Airlines are also facing the political fallout from the Russian invasion of Ukraine and, in markets where restrictions are being eased, increased operational stress as the air transport ecosystem struggles to keep pace with the strong increase in demand. Yet more than two years after the first hit of Covid, the general mood is one of cautious optimism.

“When I look back on it now and see the damage that has been done to industry – and the economic damage done to countries in the name of protecting countries’ health – it was complete nonsense and we we have to make sure that’s not the case. It won’t happen again,” Walsh says. “Because there will be another virus, there will be another variant, and I think the critical issues are that we have to learn from what we did right and what we did wrong.”

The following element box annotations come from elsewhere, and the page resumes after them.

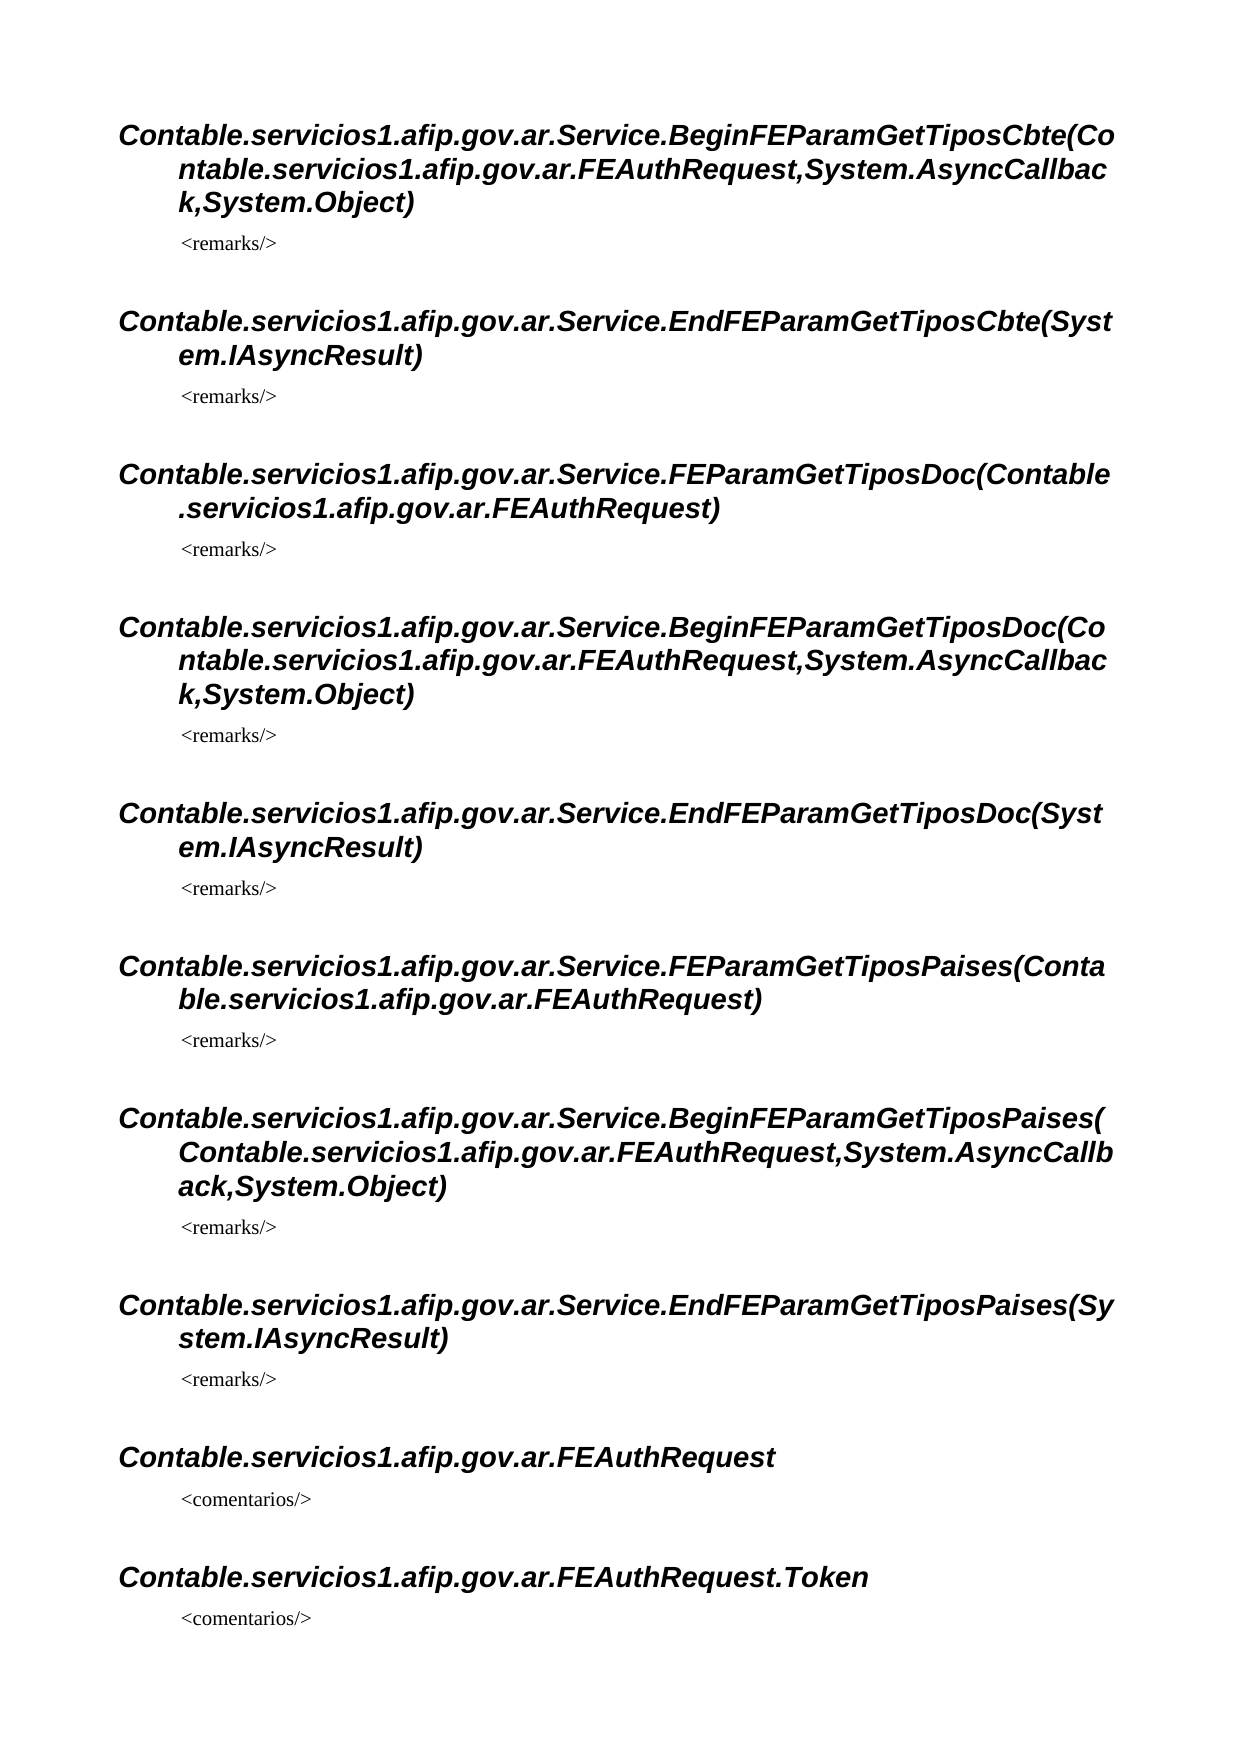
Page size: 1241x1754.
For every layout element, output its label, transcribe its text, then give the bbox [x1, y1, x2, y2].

subtitle Contable.servicios1.afip.gov.ar.Service.FEParamGetTiposDoc(Contable.servicios1.afip.gov.ar.FEAuthRequest) [118, 457, 1122, 524]
subtitle Contable.servicios1.afip.gov.ar.Service.FEParamGetTiposPaises(Contable.servicios1.afip.gov.ar.FEAuthRequest) [118, 949, 1122, 1016]
subtitle Contable.servicios1.afip.gov.ar.Service.BeginFEParamGetTiposCbte(Contable.servicios1.afip.gov.ar.FEAuthRequest,System.AsyncCallback,System.Object) [118, 118, 1122, 219]
text <remarks/> [118, 231, 1122, 255]
text <remarks/> [118, 1367, 1122, 1391]
text <remarks/> [118, 1028, 1122, 1052]
text <remarks/> [118, 537, 1122, 561]
text <remarks/> [118, 1214, 1122, 1239]
text <remarks/> [118, 876, 1122, 900]
subtitle Contable.servicios1.afip.gov.ar.FEAuthRequest.Token [118, 1559, 1122, 1593]
text <remarks/> [118, 384, 1122, 408]
subtitle Contable.servicios1.afip.gov.ar.Service.EndFEParamGetTiposDoc(System.IAsyncResult) [118, 796, 1122, 863]
text <remarks/> [118, 723, 1122, 747]
subtitle Contable.servicios1.afip.gov.ar.FEAuthRequest [118, 1440, 1122, 1474]
subtitle Contable.servicios1.afip.gov.ar.Service.BeginFEParamGetTiposDoc(Contable.servicios1.afip.gov.ar.FEAuthRequest,System.AsyncCallback,System.Object) [118, 610, 1122, 710]
subtitle Contable.servicios1.afip.gov.ar.Service.EndFEParamGetTiposPaises(System.IAsyncResult) [118, 1288, 1122, 1355]
subtitle Contable.servicios1.afip.gov.ar.Service.BeginFEParamGetTiposPaises(Contable.servicios1.afip.gov.ar.FEAuthRequest,System.AsyncCallback,System.Object) [118, 1101, 1122, 1202]
text <comentarios/> [118, 1486, 1122, 1511]
subtitle Contable.servicios1.afip.gov.ar.Service.EndFEParamGetTiposCbte(System.IAsyncResult) [118, 304, 1122, 371]
text <comentarios/> [118, 1606, 1122, 1630]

He credits governments for intervening with employee assistance programs to maintain employment and says the financial support was justified given that it was government restrictions that kept airlines from flying. “But I can assure you that every airline CEO I spoke to would have been much happier flying,” Walsh says.

It is ironic that unprecedented levels of state support were needed after a decade in which the airline industry – led by a group of successful operators – finally began to deliver returns that the sector had rarely seen before.

“All passenger airlines have suffered to one degree or another,” he says. “Some have been able to access government support [but] much of it takes the form of loans and loan guarantees, which must be repaid. The balance sheets were therefore definitely strained. It will take some time to rebuild. »

Interestingly, there have been relatively few airline bankruptcies during the pandemic. “That’s probably the most surprising thing, that more airlines haven’t failed,” Walsh says. “I think it’s because the people running these airlines have taken all the right steps, done everything they can to keep the airline running.”

He sees this as an indication of the “quality of management” coming out of the crisis and how they will approach the post-pandemic market. “I’m pretty sure most of these airlines will focus on their balance sheets and repair the damage that’s been done, and be more careful and disciplined about what they do going forward. You have to learn lessons,” Walsh says.

“We’ve been through crises before, nothing of this magnitude, but a lot of the lessons from the crises we’ve been through have been applied to this one, and as a result the industry is still alive today, having been through the deepest and most difficult protracted crisis that we have faced.

“That for me is a positive thing that reinforces in my mind that the industry can regain its financial strength, but it will definitely take time.”